■ DIRECTIONS FOR THIS TASK: Copy the lines from the one containing "FOLLOW @ INSTAGRAM" through the one containing "示每种设置下的质量损失。", renaming every "生成器" to "构建器" and changing nothing else. Leave the pictures out of your answer.

■ TASK INPUT:
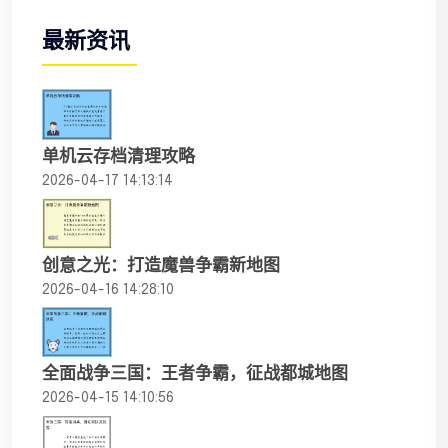
最新资讯
单机云存档清理攻略
2026-04-17 14:13:14
创意之光：打造魔兽争霸新地图
2026-04-16 14:28:10
全面战争三国：王者争霸，征战都城地图
2026-04-15 14:10:56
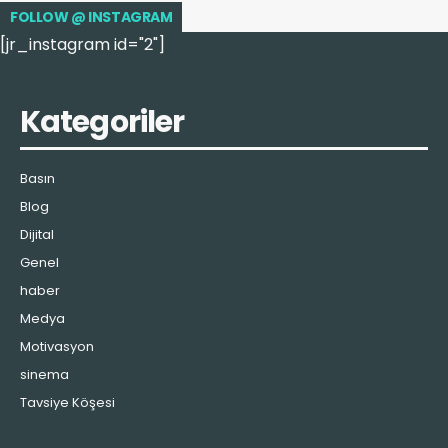
FOLLOW @ INSTAGRAM
[jr_instagram id="2"]
Kategoriler
Basın
Blog
Dijital
Genel
haber
Medya
Motivasyon
sinema
Tavsiye Köşesi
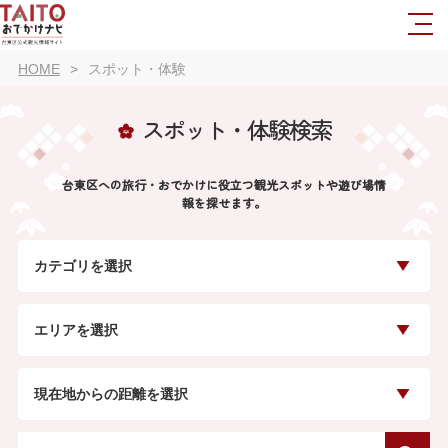
HOME
スポット・体験
スポット・体験検索
台東区への旅行・おでかけに役立つ観光スポットや遊び場情
報を探せます。
カテゴリを選択
エリアを選択
現在地からの距離を選択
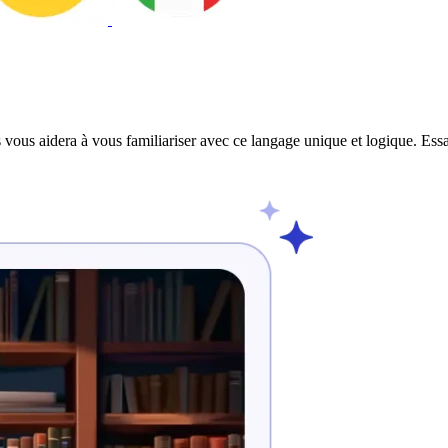
 vous aidera à vous familiariser avec ce langage unique et logique. Ess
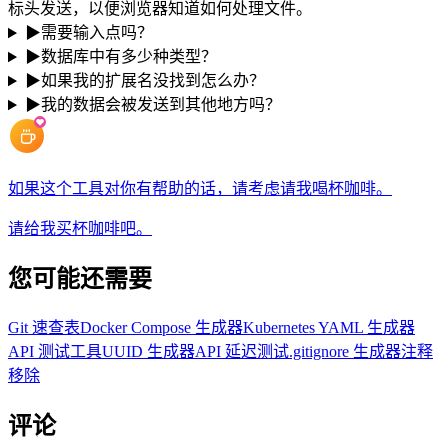
标头发送，以便浏览器知道如何处理文件。
▶
需要输入点吗？
▶
数据库中有多少种类型？
▶
如果我的扩展名没找到怎么办？
▶
我的数据会被发送到其他地方吗？
如果这个工具对你有帮助的话，请考虑请我喝杯咖啡。
请给我买杯咖啡吧。
您可能还需要
Git 速查表
Docker Compose 生成器
Kubernetes YAML 生成器
API 测试工具
UUID 生成器
API 延迟测试
.gitignore 生成器
注释
移除
评论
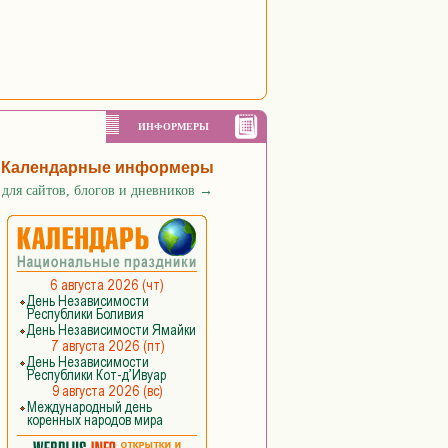
ИНФОРМЕРЫ
Календарные информеры
для сайтов, блогов и дневников
→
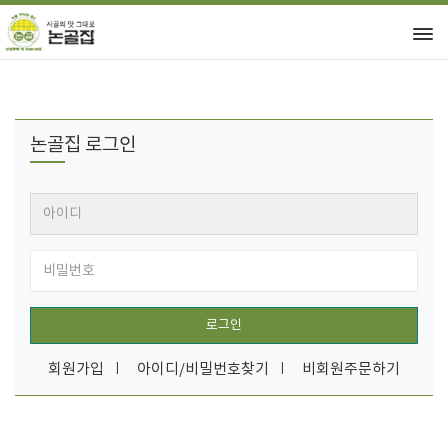
논골집 로그인
로그인
회원가입
아이디/비밀번호찾기
비회원주문하기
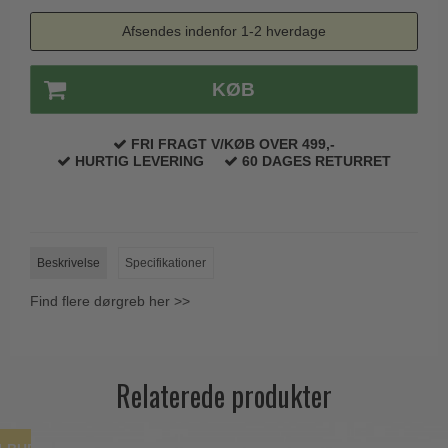
Trædørgreb på Langskilt
Afsendes indenfor 1-2 hverdage
Udendørs dørgreb
KØB
FRI FRAGT V/KØB OVER 499,-
HURTIG LEVERING
60 DAGES RETURRET
Beskrivelse
Specifikationer
Find flere dørgreb her >>
Relaterede produkter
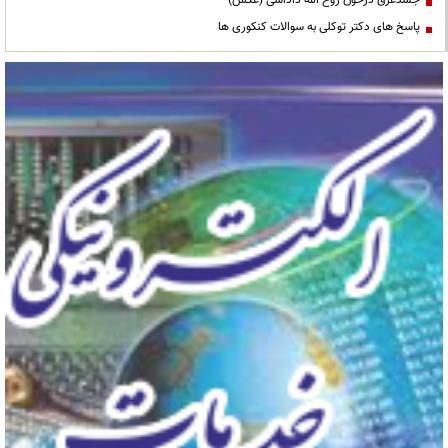
پاسخ های دکتر توکلی به سوالات کنکوری ها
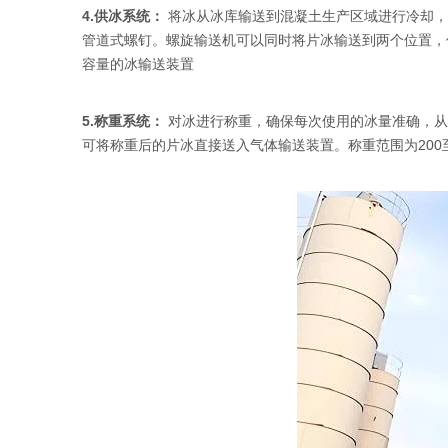
4.供冰系统：
将冰从冰库输送到混凝土生产区域进行冷却，确保冷
管道式螺钉。螺旋输送机可以同时将片冰输送到两个位置，
容量的冰输送装置
5.称重系统：
对冰进行称重，确保每次使用的冰量准确，从
可将称重后的片冰直接送入气体输送装置。称重范围为200至3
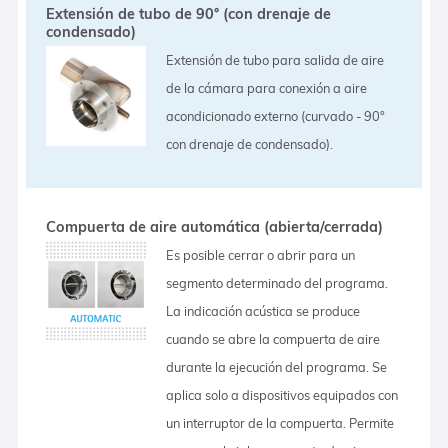
Extensión de tubo de 90° (con drenaje de
condensado)
Extensión de tubo para salida de aire
de la cámara para conexión a aire
acondicionado externo (curvado - 90°
con drenaje de condensado).
Compuerta de aire automática (abierta/cerrada)
Es posible cerrar o abrir para un
segmento determinado del programa.
La indicación acústica se produce
cuando se abre la compuerta de aire
durante la ejecución del programa. Se
aplica solo a dispositivos equipados con
un interruptor de la compuerta. Permite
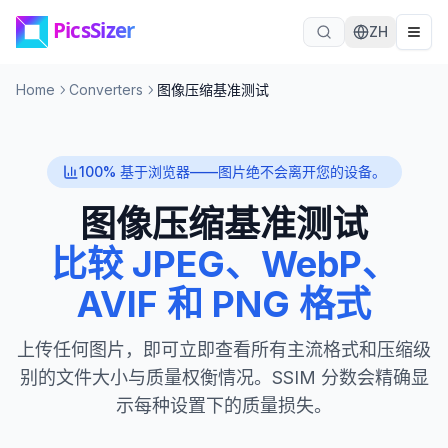
跳至内容
ZH
Home
Converters
图像压缩基准测试
100% 基于浏览器——图片绝不会离开您的设备。
图像压缩基准测试
比较 JPEG、WebP、
AVIF 和 PNG 格式
上传任何图片，即可立即查看所有主流格式和压缩级
别的文件大小与质量权衡情况。SSIM 分数会精确显
示每种设置下的质量损失。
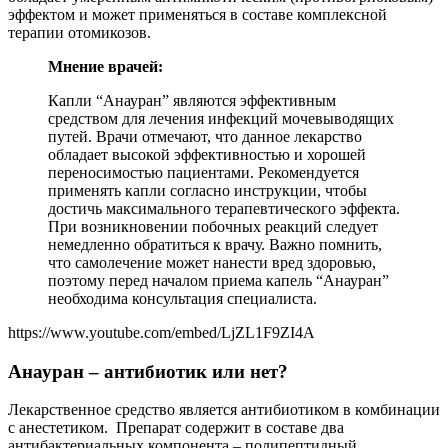
эффектом и может применяться в составе комплексной
терапии отомикозов.
Мнение врачей:
Капли “Анауран” являются эффективным
средством для лечения инфекций мочевыводящих
путей. Врачи отмечают, что данное лекарство
обладает высокой эффективностью и хорошей
переносимостью пациентами. Рекомендуется
применять капли согласно инструкции, чтобы
достичь максимального терапевтического эффекта.
При возникновении побочных реакций следует
немедленно обратиться к врачу. Важно помнить,
что самолечение может нанести вред здоровью,
поэтому перед началом приема капель “Анауран”
необходима консультация специалиста.
https://www.youtube.com/embed/LjZL1F9ZI4A
Анауран – антибиотик или нет?
Лекарственное средство является антибиотиком в комбинации
с анестетиком. Препарат содержит в составе два
антибактериальных компонента – полипептидный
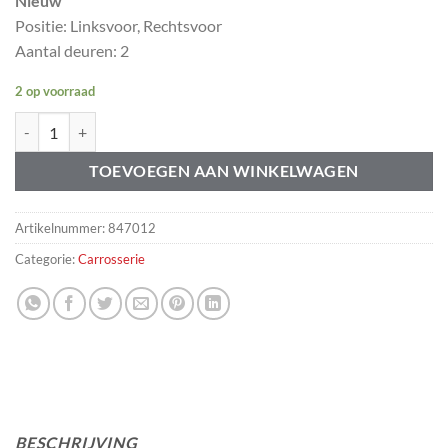
Nieuw
Positie: Linksvoor, Rechtsvoor
Aantal deuren: 2
2 op voorraad
Raamlikker likrubber Volvo Amazon 120 130 670810 aantal
TOEVOEGEN AAN WINKELWAGEN
Artikelnummer:
847012
Categorie:
Carrosserie
BESCHRIJVING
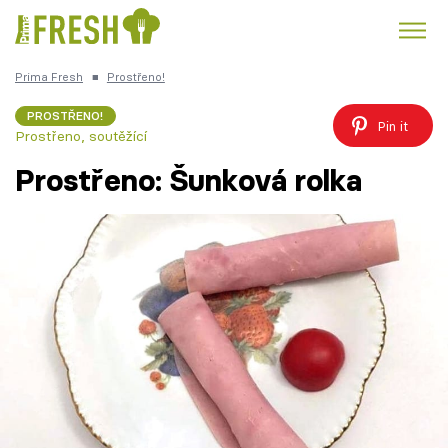
Prima Fresh
■
Prostřeno!
Kuře
Polévky k večeři
Rychlé večeře
Trendy:
PROSTŘENO!
Pin it
Prostřeno, soutěžící
Česká kuchyně
Čokoláda
Prostřeno: Šunková rolka
Témata
Recepty
Články
TV Program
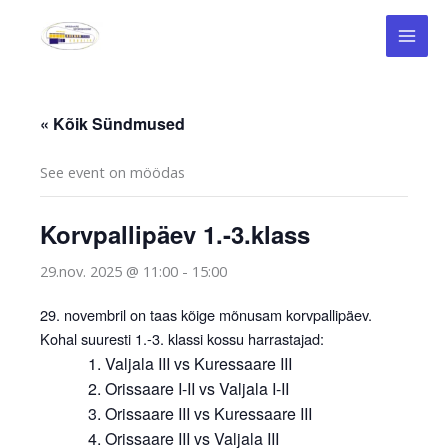
Skip
to
content
« Kõik Sündmused
See event on möödas
Korvpallipäev 1.-3.klass
29.nov. 2025 @ 11:00
-
15:00
29. novembril on taas kõige mõnusam korvpallipäev.
Kohal suuresti 1.-3. klassi kossu harrastajad:
Valjala III vs Kuressaare III
Orissaare I-II vs Valjala I-II
Orissaare III vs Kuressaare III
Orissaare III vs Valjala III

■ EXERCISE OUTPUT:
FOLLOW @ INSTAGRAM
[jr_instagram id="2"]
Kategoriler
Basın
Blog
Dijital
Genel
haber
Medya
Motivasyon
sinema
Tavsiye Köşesi
HOME
スポット・体験
スポット・体験検索
台東区への旅行・おでかけに役立つ観光スポットや遊び場情
報を探せます。
カテゴリを選択
エリアを選択
現在地からの距離を選択
 vous aidera à vous familiariser avec ce langage unique et logique. Ess
标头发送，以便浏览器知道如何处理文件。
▶
需要输入点吗？
▶
数据库中有多少种类型？
▶
如果我的扩展名没找到怎么办？
▶
我的数据会被发送到其他地方吗？
如果这个工具对你有帮助的话，请考虑请我喝杯咖啡。
请给我买杯咖啡吧。
您可能还需要
Git 速查表
Docker Compose 构建器
Kubernetes YAML 构建器
API 测试工具
UUID 构建器
API 延迟测试
.gitignore 构建器
注释
移除
评论
ИНФОРМЕРЫ
Календарные информеры
для сайтов, блогов и дневников
→
논골집 로그인
로그인
회원가입
아이디/비밀번호찾기
비회원주문하기
Trædørgreb på Langskilt
Afsendes indenfor 1-2 hverdage
Udendørs dørgreb
KØB
FRI FRAGT V/KØB OVER 499,-
HURTIG LEVERING
60 DAGES RETURRET
Beskrivelse
Specifikationer
Find flere dørgreb her >>
Relaterede produkter
پاسخ های دکتر توکلی به سوالات کنکوری ها
4.供冰系统：
将冰从冰库输送到混凝土生产区域进行冷却，确保冷
管道式螺钉。螺旋输送机可以同时将片冰输送到两个位置，
容量的冰输送装置
5.称重系统：
对冰进行称重，确保每次使用的冰量准确，从
可将称重后的片冰直接送入气体输送装置。称重范围为200至3
Extensión de tubo de 90° (con drenaje de
condensado)
Extensión de tubo para salida de aire
de la cámara para conexión a aire
acondicionado externo (curvado - 90°
con drenaje de condensado).
Compuerta de aire automática (abierta/cerrada)
Es posible cerrar o abrir para un
segmento determinado del programa.
La indicación acústica se produce
cuando se abre la compuerta de aire
durante la ejecución del programa. Se
aplica solo a dispositivos equipados con
un interruptor de la compuerta. Permite
跳至内容
ZH
Home
Converters
图像压缩基准测试
100% 基于浏览器——图片绝不会离开您的设备。
图像压缩基准测试
比较 JPEG、WebP、
AVIF 和 PNG 格式
上传任何图片，即可立即查看所有主流格式和压缩级
别的文件大小与质量权衡情况。SSIM 分数会精确显
示每种设置下的质量损失。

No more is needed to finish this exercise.